### What this task involves
Exact reproduction is needed for the lines from the one with "Lines per view: lens" to the end of the listing below, and for no other lines.

== Supplied entries

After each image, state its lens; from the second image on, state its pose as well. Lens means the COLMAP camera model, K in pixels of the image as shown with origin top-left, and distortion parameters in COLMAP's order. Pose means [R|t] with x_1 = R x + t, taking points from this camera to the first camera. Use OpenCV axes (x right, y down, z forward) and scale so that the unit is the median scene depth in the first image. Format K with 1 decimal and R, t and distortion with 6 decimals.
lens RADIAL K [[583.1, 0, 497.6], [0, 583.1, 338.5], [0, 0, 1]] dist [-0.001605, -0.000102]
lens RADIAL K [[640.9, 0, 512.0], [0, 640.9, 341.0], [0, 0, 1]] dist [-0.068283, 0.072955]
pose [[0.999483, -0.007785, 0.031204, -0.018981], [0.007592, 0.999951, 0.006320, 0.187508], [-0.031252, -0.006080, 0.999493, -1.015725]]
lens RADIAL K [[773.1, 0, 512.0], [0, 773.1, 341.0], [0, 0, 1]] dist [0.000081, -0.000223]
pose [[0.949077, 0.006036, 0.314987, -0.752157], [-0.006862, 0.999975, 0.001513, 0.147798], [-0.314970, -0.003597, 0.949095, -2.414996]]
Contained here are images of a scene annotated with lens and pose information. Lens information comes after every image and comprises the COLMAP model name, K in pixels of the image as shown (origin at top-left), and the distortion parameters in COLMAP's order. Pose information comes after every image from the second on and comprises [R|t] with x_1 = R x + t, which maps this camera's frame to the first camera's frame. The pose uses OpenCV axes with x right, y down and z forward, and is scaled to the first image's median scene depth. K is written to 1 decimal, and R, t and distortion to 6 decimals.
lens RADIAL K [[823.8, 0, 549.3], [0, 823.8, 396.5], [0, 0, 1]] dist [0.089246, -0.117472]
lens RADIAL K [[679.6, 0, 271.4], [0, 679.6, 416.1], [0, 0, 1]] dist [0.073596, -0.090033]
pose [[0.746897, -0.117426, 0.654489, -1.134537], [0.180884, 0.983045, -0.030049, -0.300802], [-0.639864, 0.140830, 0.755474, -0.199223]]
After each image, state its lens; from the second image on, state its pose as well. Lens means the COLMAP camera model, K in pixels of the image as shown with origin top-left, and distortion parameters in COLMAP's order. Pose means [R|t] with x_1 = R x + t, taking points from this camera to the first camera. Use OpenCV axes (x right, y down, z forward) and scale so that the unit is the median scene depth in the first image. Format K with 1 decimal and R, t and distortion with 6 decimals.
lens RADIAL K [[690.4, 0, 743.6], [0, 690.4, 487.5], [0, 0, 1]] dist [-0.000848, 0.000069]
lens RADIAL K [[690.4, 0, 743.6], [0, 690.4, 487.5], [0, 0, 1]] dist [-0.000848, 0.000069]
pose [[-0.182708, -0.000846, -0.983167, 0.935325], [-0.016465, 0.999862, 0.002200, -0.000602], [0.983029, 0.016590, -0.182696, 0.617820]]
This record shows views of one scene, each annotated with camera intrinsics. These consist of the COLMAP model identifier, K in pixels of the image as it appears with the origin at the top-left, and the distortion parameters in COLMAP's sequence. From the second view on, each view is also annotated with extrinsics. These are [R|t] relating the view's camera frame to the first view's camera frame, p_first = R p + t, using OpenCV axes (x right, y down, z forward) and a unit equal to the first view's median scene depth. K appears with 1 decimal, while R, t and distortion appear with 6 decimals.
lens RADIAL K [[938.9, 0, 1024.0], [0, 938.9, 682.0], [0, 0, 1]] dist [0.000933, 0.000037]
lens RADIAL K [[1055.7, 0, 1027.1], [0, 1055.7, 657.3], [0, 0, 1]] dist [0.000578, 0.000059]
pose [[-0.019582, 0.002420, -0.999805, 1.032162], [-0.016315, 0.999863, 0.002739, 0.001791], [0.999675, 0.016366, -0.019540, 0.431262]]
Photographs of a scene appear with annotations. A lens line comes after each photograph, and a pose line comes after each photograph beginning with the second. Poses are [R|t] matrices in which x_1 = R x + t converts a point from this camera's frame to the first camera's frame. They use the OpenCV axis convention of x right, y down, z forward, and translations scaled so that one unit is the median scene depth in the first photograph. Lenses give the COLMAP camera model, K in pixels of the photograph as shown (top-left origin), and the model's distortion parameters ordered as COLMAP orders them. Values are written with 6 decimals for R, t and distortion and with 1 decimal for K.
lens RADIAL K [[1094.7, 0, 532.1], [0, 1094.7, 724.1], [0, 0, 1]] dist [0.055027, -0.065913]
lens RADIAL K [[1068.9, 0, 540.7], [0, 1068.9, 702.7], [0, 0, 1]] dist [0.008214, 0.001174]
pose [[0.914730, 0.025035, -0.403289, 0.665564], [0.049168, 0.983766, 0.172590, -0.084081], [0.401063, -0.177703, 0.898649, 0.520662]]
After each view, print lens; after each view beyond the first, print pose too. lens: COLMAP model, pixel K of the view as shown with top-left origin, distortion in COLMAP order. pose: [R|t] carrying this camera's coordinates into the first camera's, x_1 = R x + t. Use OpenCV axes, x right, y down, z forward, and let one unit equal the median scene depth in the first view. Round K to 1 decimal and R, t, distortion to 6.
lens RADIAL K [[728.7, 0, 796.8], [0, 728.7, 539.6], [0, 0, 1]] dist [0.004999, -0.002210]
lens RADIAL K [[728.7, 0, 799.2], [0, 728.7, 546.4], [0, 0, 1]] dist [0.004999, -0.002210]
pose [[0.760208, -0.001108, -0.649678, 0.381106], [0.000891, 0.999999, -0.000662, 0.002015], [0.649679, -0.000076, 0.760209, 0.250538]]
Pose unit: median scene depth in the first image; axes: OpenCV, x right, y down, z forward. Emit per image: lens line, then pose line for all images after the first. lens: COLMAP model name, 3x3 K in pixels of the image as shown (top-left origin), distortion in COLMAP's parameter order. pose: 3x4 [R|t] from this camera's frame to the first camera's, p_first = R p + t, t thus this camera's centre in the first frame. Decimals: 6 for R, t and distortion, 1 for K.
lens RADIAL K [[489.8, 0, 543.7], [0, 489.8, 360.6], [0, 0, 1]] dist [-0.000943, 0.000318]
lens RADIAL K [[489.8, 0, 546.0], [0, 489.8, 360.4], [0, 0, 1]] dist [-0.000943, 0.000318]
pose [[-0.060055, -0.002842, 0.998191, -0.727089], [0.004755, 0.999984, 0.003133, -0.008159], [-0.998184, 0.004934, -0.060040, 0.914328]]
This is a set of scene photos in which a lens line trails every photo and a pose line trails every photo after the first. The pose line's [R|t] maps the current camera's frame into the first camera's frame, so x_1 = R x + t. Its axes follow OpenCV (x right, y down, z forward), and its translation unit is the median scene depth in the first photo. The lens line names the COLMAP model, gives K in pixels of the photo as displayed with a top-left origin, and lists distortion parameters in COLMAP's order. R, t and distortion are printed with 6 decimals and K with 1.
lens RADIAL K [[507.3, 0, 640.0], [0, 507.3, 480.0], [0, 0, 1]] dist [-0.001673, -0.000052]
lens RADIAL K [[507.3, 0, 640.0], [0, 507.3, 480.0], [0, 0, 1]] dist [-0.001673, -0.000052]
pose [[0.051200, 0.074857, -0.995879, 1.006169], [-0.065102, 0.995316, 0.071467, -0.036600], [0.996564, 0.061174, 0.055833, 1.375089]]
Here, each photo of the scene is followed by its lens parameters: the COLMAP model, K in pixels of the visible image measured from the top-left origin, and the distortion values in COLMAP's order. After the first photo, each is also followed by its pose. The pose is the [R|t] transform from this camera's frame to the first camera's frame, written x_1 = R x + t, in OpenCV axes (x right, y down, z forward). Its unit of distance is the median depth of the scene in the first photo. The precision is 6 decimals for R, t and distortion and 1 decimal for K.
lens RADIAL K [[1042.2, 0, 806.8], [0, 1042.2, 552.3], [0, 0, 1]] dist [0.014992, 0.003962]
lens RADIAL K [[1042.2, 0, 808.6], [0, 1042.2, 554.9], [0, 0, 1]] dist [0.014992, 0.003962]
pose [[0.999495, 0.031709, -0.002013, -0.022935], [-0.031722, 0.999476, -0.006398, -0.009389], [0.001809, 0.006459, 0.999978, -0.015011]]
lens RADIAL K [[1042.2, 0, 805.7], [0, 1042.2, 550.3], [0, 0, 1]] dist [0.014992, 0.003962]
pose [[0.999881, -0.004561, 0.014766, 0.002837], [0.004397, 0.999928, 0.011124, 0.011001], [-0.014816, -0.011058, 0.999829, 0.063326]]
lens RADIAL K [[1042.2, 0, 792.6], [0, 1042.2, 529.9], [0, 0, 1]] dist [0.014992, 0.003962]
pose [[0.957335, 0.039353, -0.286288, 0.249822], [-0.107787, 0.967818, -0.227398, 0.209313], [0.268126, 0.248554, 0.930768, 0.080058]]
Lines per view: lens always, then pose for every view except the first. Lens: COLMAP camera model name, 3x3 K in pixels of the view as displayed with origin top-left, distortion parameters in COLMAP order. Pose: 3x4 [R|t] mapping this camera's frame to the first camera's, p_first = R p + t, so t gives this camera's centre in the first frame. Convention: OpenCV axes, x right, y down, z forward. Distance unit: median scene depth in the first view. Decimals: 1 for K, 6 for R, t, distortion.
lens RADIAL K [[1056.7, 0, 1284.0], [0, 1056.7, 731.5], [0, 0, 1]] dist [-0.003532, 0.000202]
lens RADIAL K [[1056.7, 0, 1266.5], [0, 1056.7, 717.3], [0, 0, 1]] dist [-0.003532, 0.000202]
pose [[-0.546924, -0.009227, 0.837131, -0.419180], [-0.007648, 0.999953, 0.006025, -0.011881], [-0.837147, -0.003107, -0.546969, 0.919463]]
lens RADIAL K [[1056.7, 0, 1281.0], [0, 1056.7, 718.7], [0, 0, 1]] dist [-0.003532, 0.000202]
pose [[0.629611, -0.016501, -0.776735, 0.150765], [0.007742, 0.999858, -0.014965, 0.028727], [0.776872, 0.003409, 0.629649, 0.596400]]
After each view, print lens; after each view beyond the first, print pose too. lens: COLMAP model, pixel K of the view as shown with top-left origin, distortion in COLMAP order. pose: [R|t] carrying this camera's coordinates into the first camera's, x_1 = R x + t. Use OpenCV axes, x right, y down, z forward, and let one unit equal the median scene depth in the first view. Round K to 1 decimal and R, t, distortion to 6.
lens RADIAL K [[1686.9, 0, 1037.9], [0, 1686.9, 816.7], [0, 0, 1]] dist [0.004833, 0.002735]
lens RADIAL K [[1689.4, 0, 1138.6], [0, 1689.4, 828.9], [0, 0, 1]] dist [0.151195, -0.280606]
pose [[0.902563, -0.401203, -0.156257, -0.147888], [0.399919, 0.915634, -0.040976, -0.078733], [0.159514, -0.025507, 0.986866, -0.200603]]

====

### Answer for this exercise
Lines per view: lens always, then pose for every view except the first. Lens: COLMAP camera model name, 3x3 K in pixels of the view as displayed with origin top-left, distortion parameters in COLMAP order. Pose: 3x4 [R|t] mapping this camera's frame to the first camera's, p_first = R p + t, so t gives this camera's centre in the first frame. Convention: OpenCV axes, x right, y down, z forward. Distance unit: median scene depth in the first view. Decimals: 1 for K, 6 for R, t, distortion.
lens RADIAL K [[1056.7, 0, 1284.0], [0, 1056.7, 731.5], [0, 0, 1]] dist [-0.003532, 0.000202]
lens RADIAL K [[1056.7, 0, 1266.5], [0, 1056.7, 717.3], [0, 0, 1]] dist [-0.003532, 0.000202]
pose [[-0.546924, -0.009227, 0.837131, -0.419180], [-0.007648, 0.999953, 0.006025, -0.011881], [-0.837147, -0.003107, -0.546969, 0.919463]]
lens RADIAL K [[1056.7, 0, 1281.0], [0, 1056.7, 718.7], [0, 0, 1]] dist [-0.003532, 0.000202]
pose [[0.629611, -0.016501, -0.776735, 0.150765], [0.007742, 0.999858, -0.014965, 0.028727], [0.776872, 0.003409, 0.629649, 0.596400]]
After each view, print lens; after each view beyond the first, print pose too. lens: COLMAP model, pixel K of the view as shown with top-left origin, distortion in COLMAP order. pose: [R|t] carrying this camera's coordinates into the first camera's, x_1 = R x + t. Use OpenCV axes, x right, y down, z forward, and let one unit equal the median scene depth in the first view. Round K to 1 decimal and R, t, distortion to 6.
lens RADIAL K [[1686.9, 0, 1037.9], [0, 1686.9, 816.7], [0, 0, 1]] dist [0.004833, 0.002735]
lens RADIAL K [[1689.4, 0, 1138.6], [0, 1689.4, 828.9], [0, 0, 1]] dist [0.151195, -0.280606]
pose [[0.902563, -0.401203, -0.156257, -0.147888], [0.399919, 0.915634, -0.040976, -0.078733], [0.159514, -0.025507, 0.986866, -0.200603]]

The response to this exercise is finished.